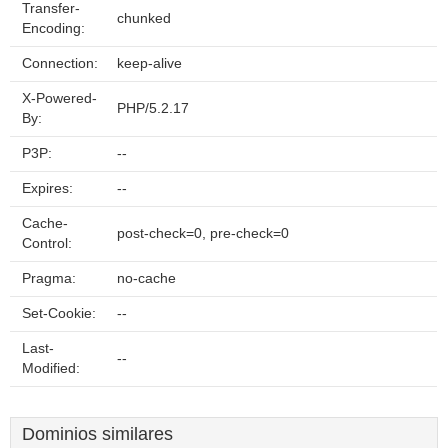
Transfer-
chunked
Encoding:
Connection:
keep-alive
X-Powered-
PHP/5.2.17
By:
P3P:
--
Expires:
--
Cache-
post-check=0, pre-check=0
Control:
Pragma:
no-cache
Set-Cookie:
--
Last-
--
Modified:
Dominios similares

◆ ◆ ◆ ◆ ◆ ◆ ◆

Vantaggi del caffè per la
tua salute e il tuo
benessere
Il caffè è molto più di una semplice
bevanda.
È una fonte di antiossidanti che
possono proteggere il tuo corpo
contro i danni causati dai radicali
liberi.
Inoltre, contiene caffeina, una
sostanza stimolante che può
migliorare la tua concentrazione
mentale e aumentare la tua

◆ ◆ ◆ ◆ ◆ ◆ ◆

**What you should do:**
Retype the entries above exactly, but only from the line containing "post-check=0, pre-check=0" through the line containing "Dominios similares", both included.

**Solution for this problem:**
post-check=0, pre-check=0
Control:
Pragma:
no-cache
Set-Cookie:
--
Last-
--
Modified:
Dominios similares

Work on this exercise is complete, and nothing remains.